L’histoire était toute tracée : Une foule trahie par l’un de ses chouchous tandis que Tanahashi souhaite comprendre les actes de son protégé. Cependant, Juice Robinson est une nouvelle fois doublé par des noms qu’on juge plus connus que lui : Will Ospreay et Jon Moxley. Les quatre hommes s’affronteront pour le titre des États-Unis lors de Capital Collision à Washington D.C ce samedi. Le premier devait affronter l’Ace pour le titre vacant au Fukuoka Dome tandis que le second est là pour la bagarre, et aussi pour faire acheter des tickets.

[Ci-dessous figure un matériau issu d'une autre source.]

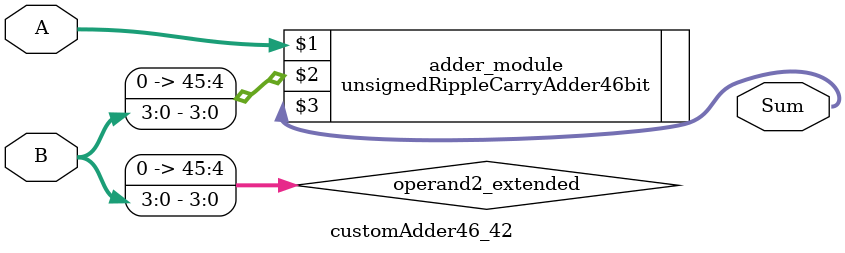
<source format=v>
module customAdder46_42(
                        input [45 : 0] A,
                        input [3 : 0] B,
                        
                        output [46 : 0] Sum
                );

        wire [45 : 0] operand2_extended;
        
        assign operand2_extended =  {42'b0, B};
        
        unsignedRippleCarryAdder46bit adder_module(
            A,
            operand2_extended,
            Sum
        );
        
        endmodule
        
</source>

Quant à cette nouvelle attitude, on semble se diriger vers un pastiche de biker, le plus fringant de la bande qu’on croise à la table de billard d’un bar des contrées arides des États-Unis. Une évidente et totale opposition au Juice Robinson qu’on connaissait auparavant. Il s’agit davantage d’un personnage fait pour s’intégrer plus facilement dans les rangs du Bullet Club, mais il reste à voir s’il peut vraiment y ajouter quelque chose qui lui est propre.

Finalement, Juice Robinson s’est rangé dans la même catégorie incluant des noms tels que Hirooki Goto, SANADA ou Tomohiro Ishii. Les foules les adorent, ils répondent toujours présent mais il leur manque finalement quelque chose pour prétendre à davantage, ou de se voir offrir une vraie chance de prouver sa valeur véritable.

Le quatrième mur devient de plus en plus fin, être le gentil catcheur de service ne fait plus lever les foules. Chacun a sa petite particularité même si certains ont la gueule de l’emploi. Un jeune talent comme Jungle Boy est complètement choyé par les fans de l’AEW, mais dévoile sa faille en devenant colérique lorsque la situation lui échappe. Une faille qui fait la faiblesse tout autant que la force du babyface. Juice Robinson : il est gentil, il est souriant et se relève à chaque fois. Une résilience à toute épreuve, soit, mais à un moment donné, il faut s’affirmer.